AMBIL MESINNYA
BUANG MANUSIANYA

Bagi Syahril, Rina, dan Supri, ancaman terbesar bukanlah serbuan pekerja asal Cina, melainkan otomatisasi. Ketiganya adalah pultol yang entah akan bernasib bagaimana ketika semua gardu tol menggunakan transaksi elektronik.

 

Perusahaan tempat mereka bekerja, PT. Jalan Tol Lingkar Luar Jakarta (JLJ), mengumumkan tidak akan ada PHK, tapi juga belum memberi tahu apa tugas mereka nanti. Semua masih serbagelap.

 

“Mungkin benar enggak akan di-PHK, tapi dirumahkan,” kata Syahril, tertawa lepas. “Dirumahkan bagaimana? Rumah saja saya belum punya, masih mengontrak.”

> Soal Latihan:
[1] Tukar "series" dengan "category" pada catatan di bawah, dalam bentangan dari awal catatan sampai dengan baris yang memuat "Does the chart have visible grid lines?", lalu tuliskan kembali bentangan itu tanpa mengubah bagian lain. Gambar tidak perlu disertakan.
[2] Sambung kutipan tentang pultol yang terancam otomatisasi gardu tol di atas, mulai setelah kalimat terakhirnya.

> Isi Data:
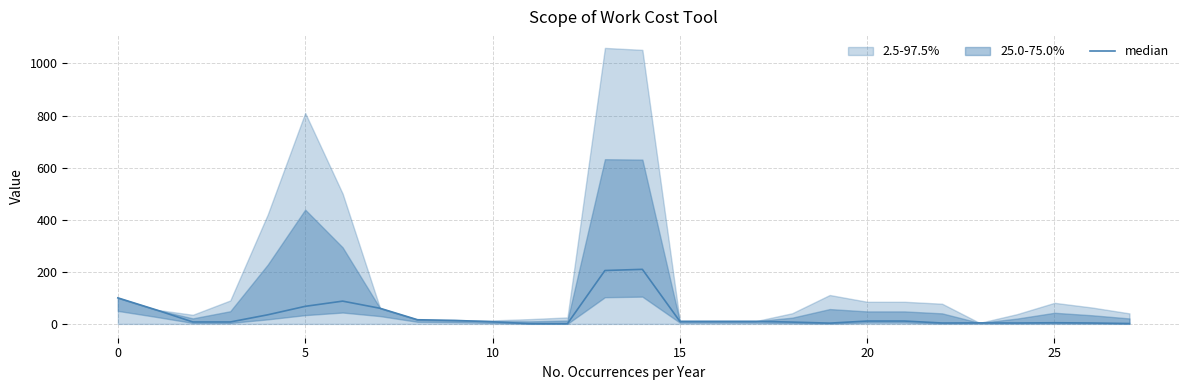

What is the sum of the values at 14 and 19?

212.5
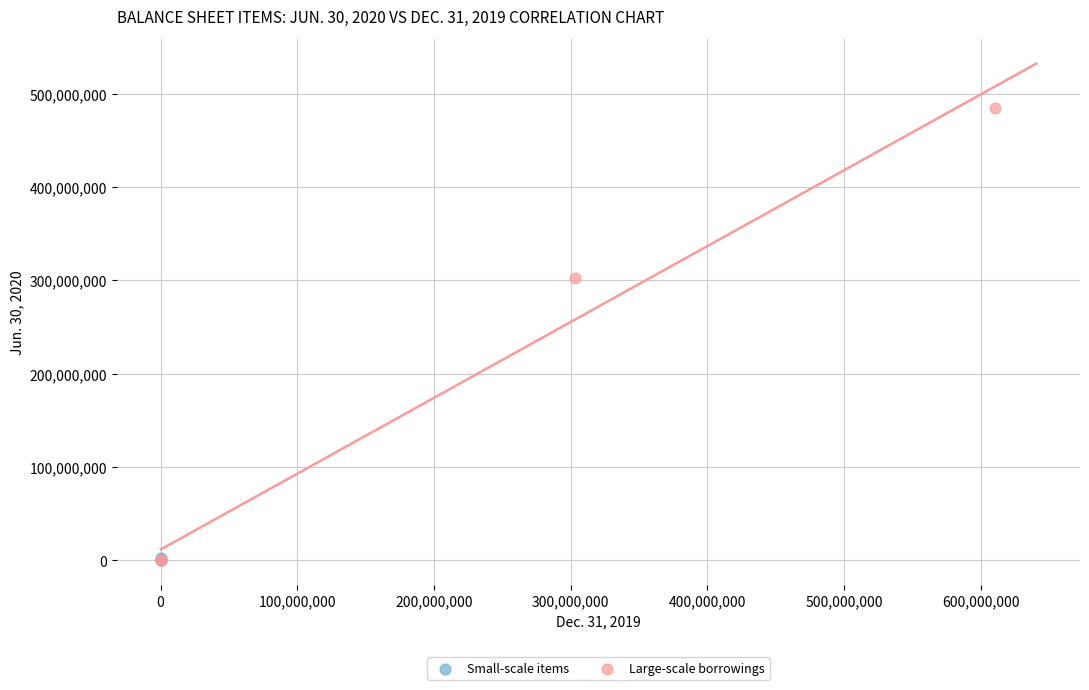

Which series reaches the maximum Y coordinate?

Large-scale borrowings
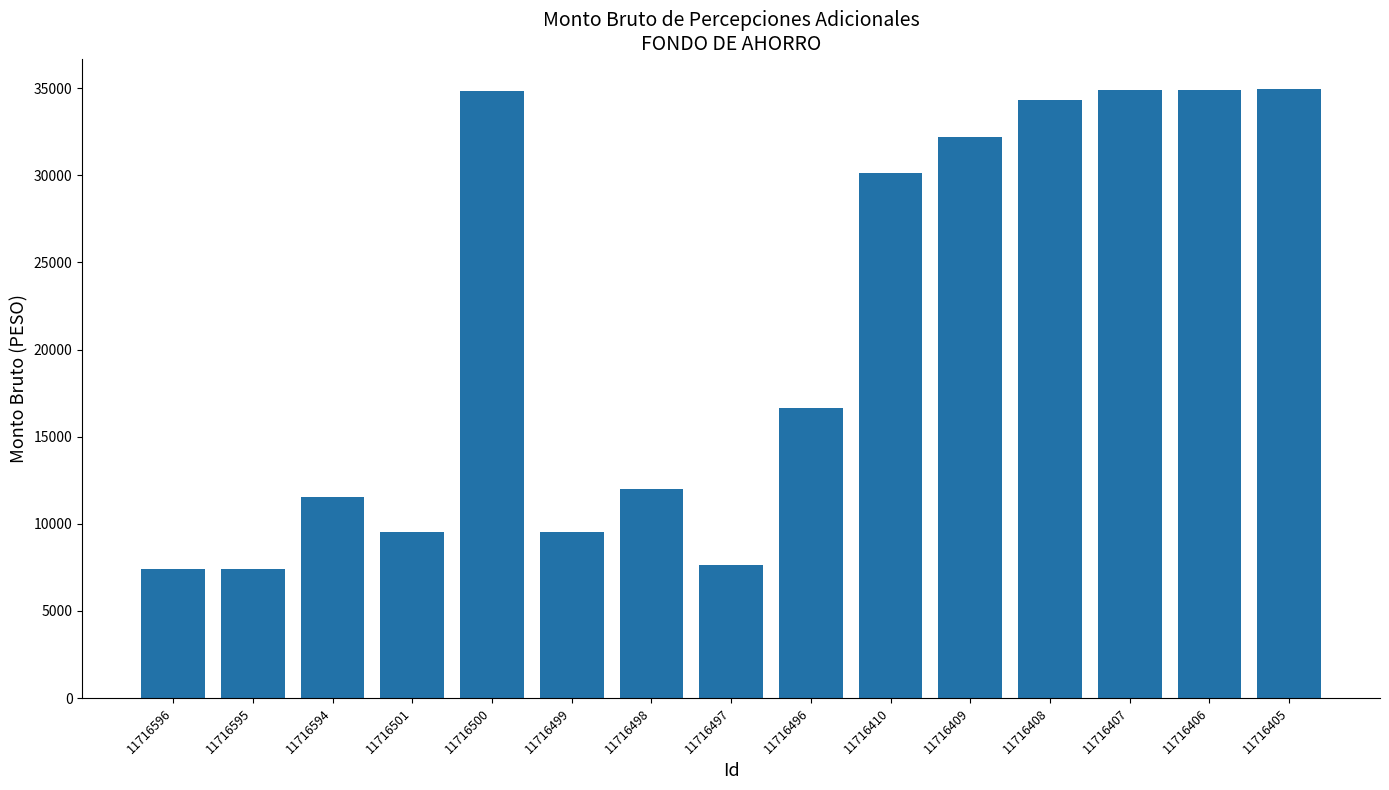

Where is the data nearest to the value 21184?

11716496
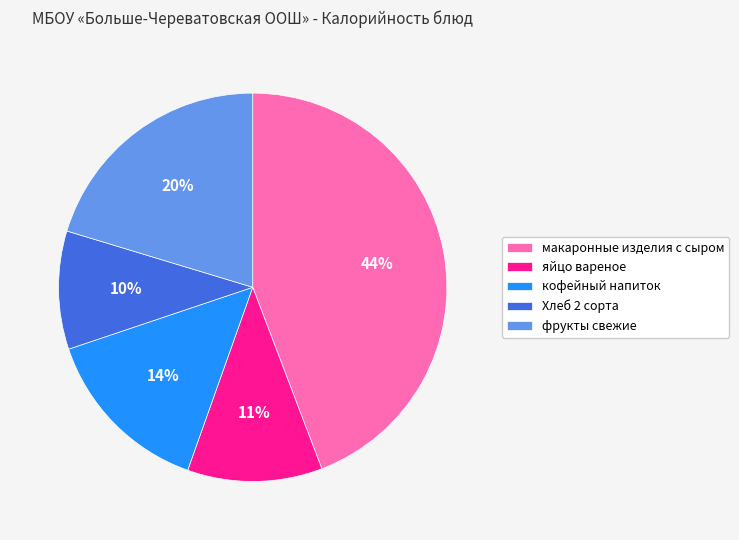

To the nearest percent, what portion does Хлеб 2 сорта represent?

10%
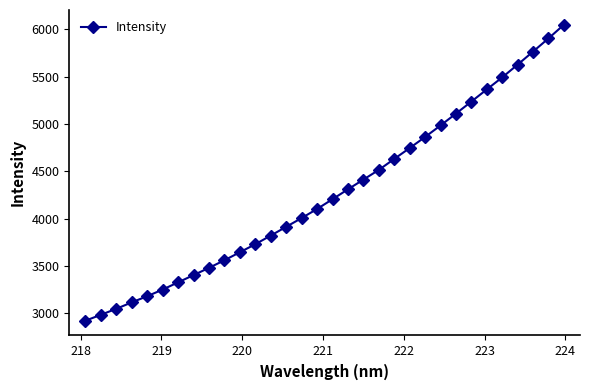

Does the chart have visible grid lines?

No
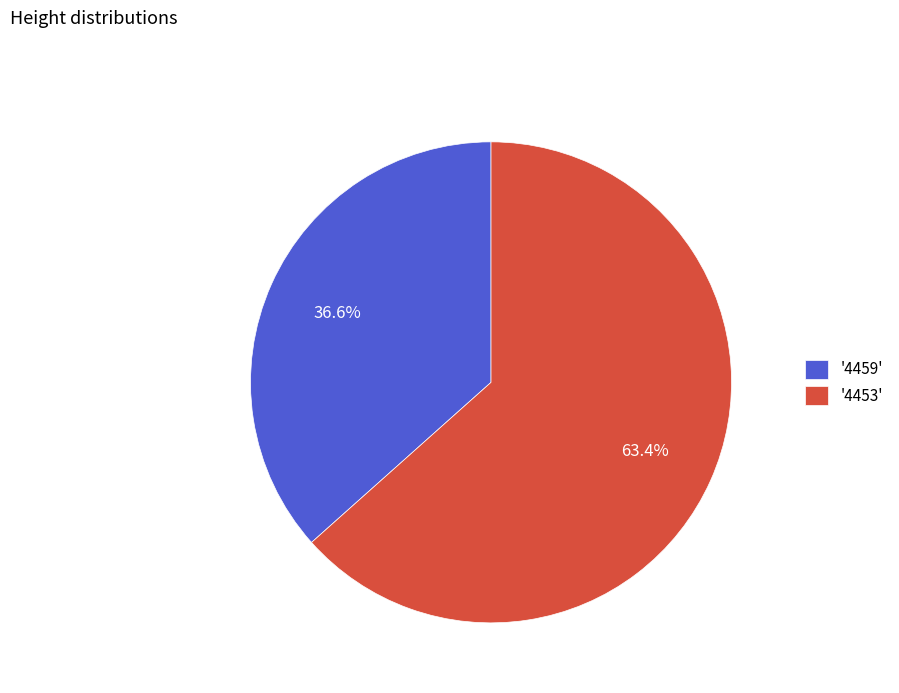

Which slice represents more than half of the pie?

'4453'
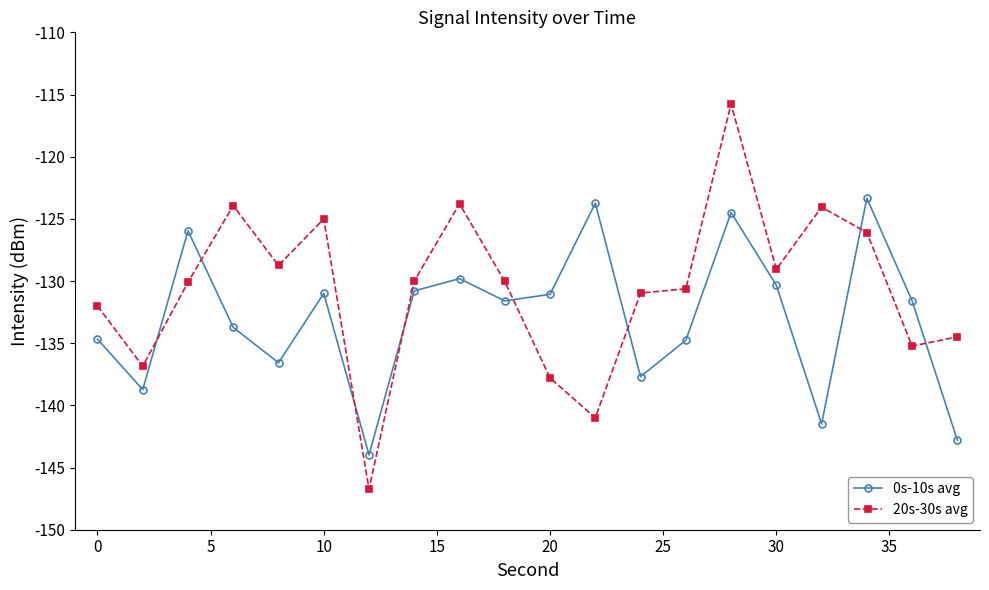

What is the maximum value shown in the chart?

-115.8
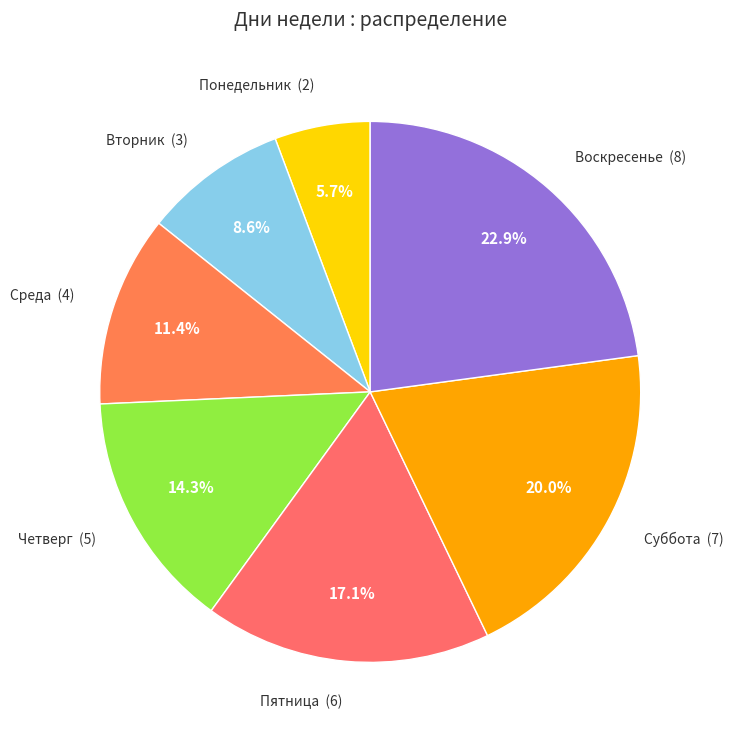

How many slices are in this pie chart?

7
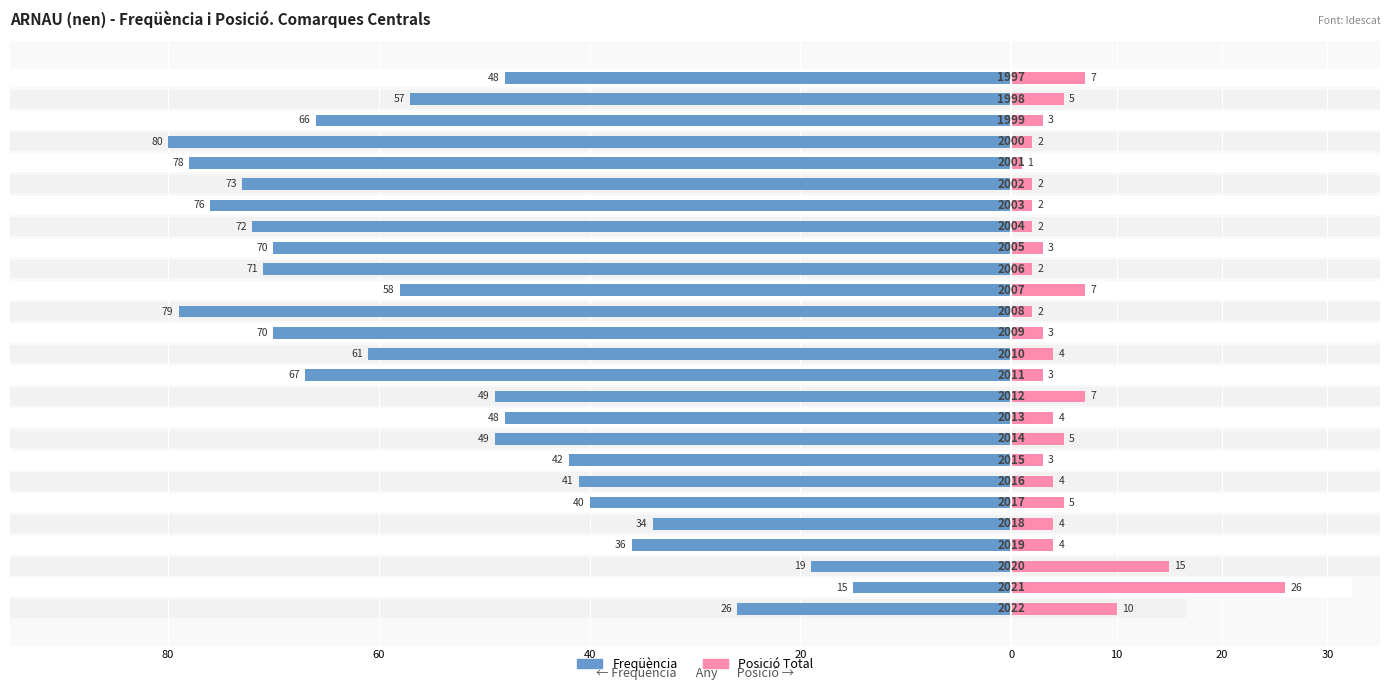

Reading left to right, extract all data points from this chart.

Freqüència: -26	-15	-19	-36	-34	-40	-41	-42	-49	-48	-49	-67	-61	-70	-79	-58	-71	-70	-72	-76	-73	-78	-80	-66	-57	-48
Posició Total: 10	26	15	4	4	5	4	3	5	4	7	3	4	3	2	7	2	3	2	2	2	1	2	3	5	7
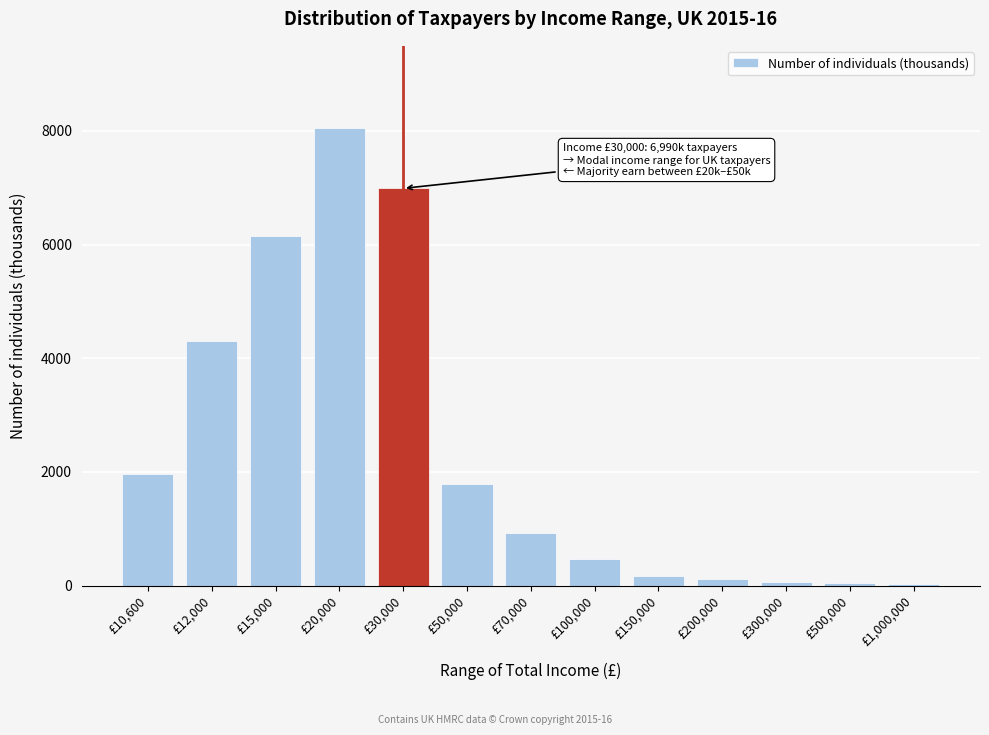

What is the sum of all values?

31029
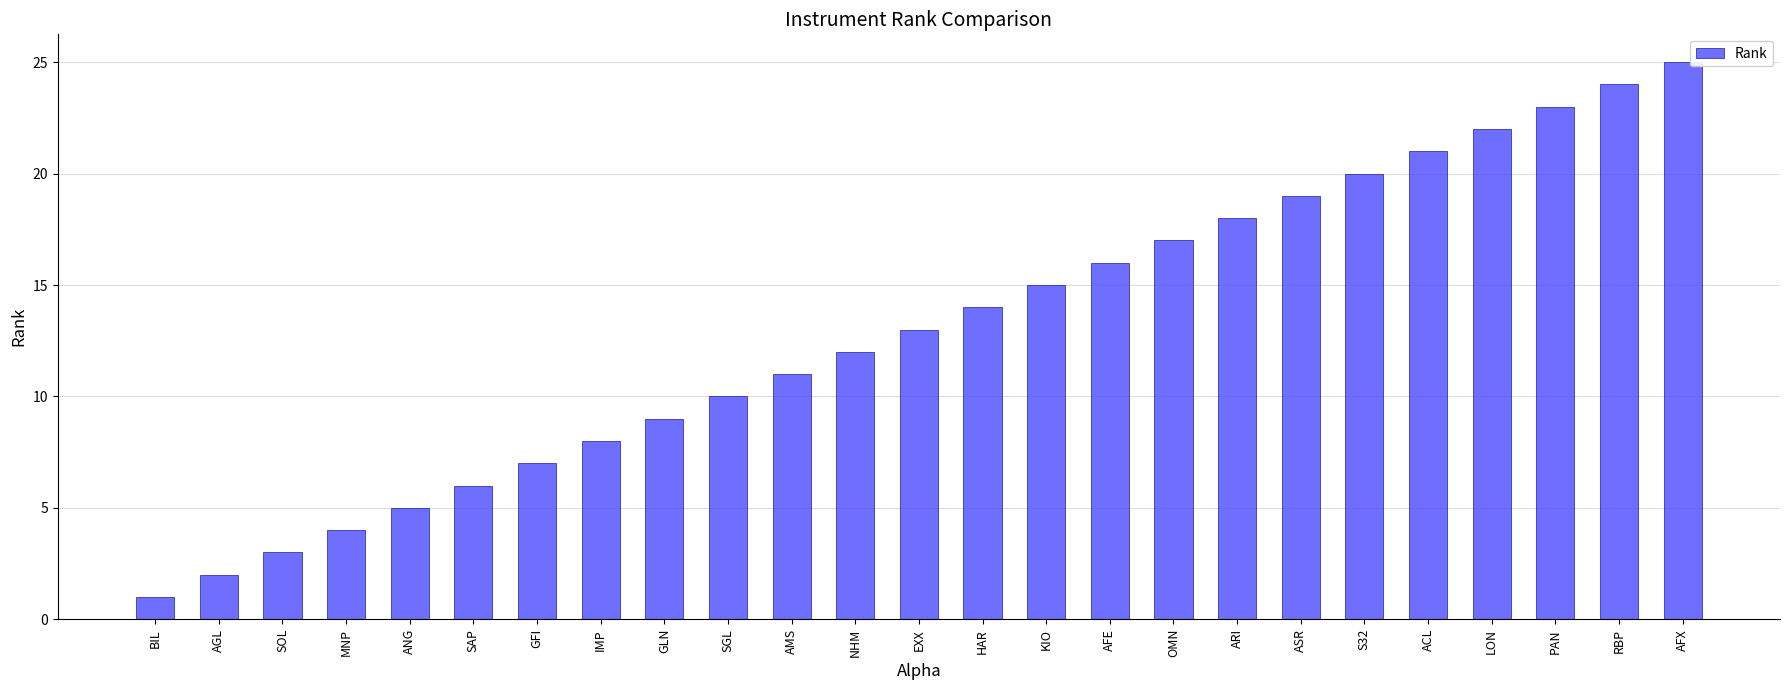

Between ANG and SOL, which is larger?

ANG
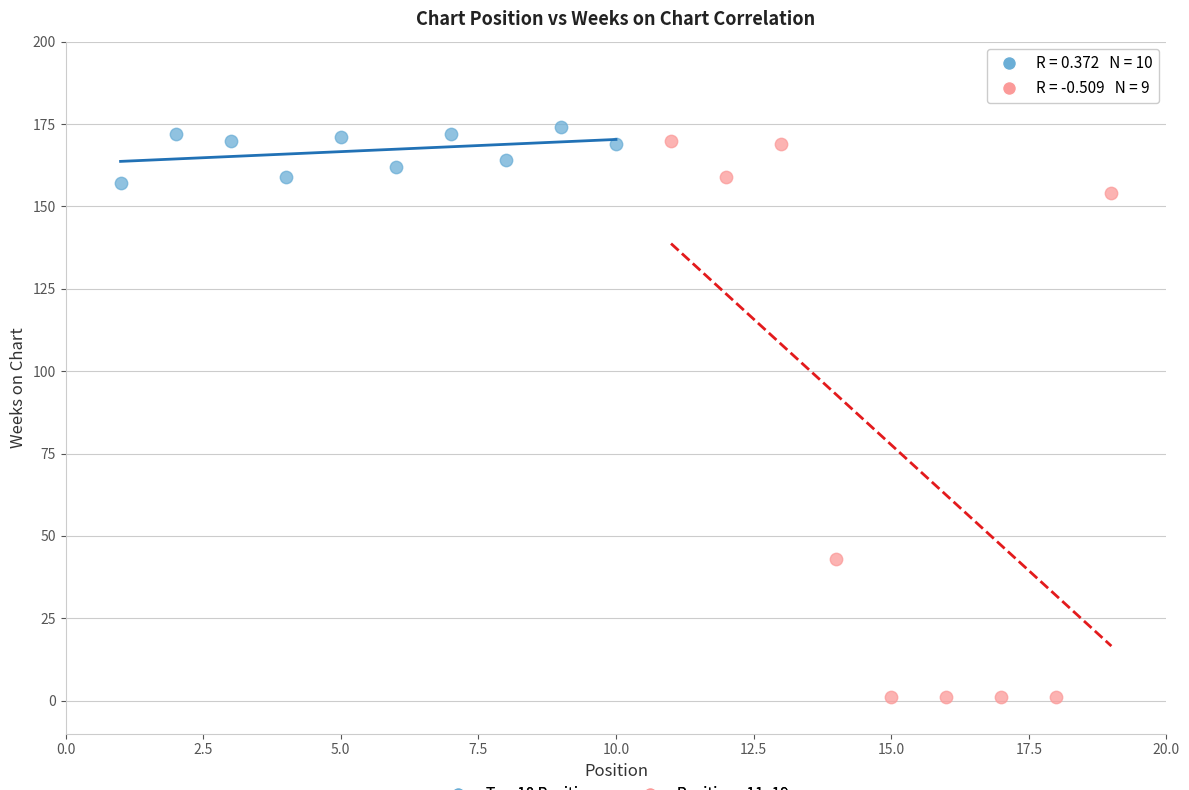

Which series reaches the minimum Y coordinate?

Positions 11–19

> Kunci Jawaban:
[1]
What is the sum of the values at 14 and 19?

212.5

Which category reaches the maximum Y coordinate?

Large-scale borrowings

Where is the data nearest to the value 21184?

11716496

To the nearest percent, what portion does Хлеб 2 сорта represent?

10%

Does the chart have visible grid lines?

[2]
Sudah sebelas tahun Syahril mewakafkan hidupnya meladeni pemakai jalan tol, dengan kecepatan tangan yang hampir mekanik; 4 sampai 8 detik untuk setiap mobil. Selama itu, praktis ia menghabiskan waktu 11 atau 12 jam sehari untuk pekerjaannya. Sejam untuk persiapan ke gardu, 8 jam bekerja plus satu jam istirahat, sejam atau dua jam untuk penghitungan dan menyusun laporan harian.

 

“Nanti saya bikin rumah gerobak,” lanjutnya, lalu omong kepada Supri koleganya, “Lu sebelahan sama gua ya, Pri.”

 

Semua karena kebijakan elektronifikasi pembayaran tol demi mendukung Gerakan Nasional Non-Tunai. Per 31 Oktober 2017, transaksi di pintu tol tidak lagi dengan uang kertas, digantikan dengan kartu tol yang tinggal ditempel pada mesin pemindai.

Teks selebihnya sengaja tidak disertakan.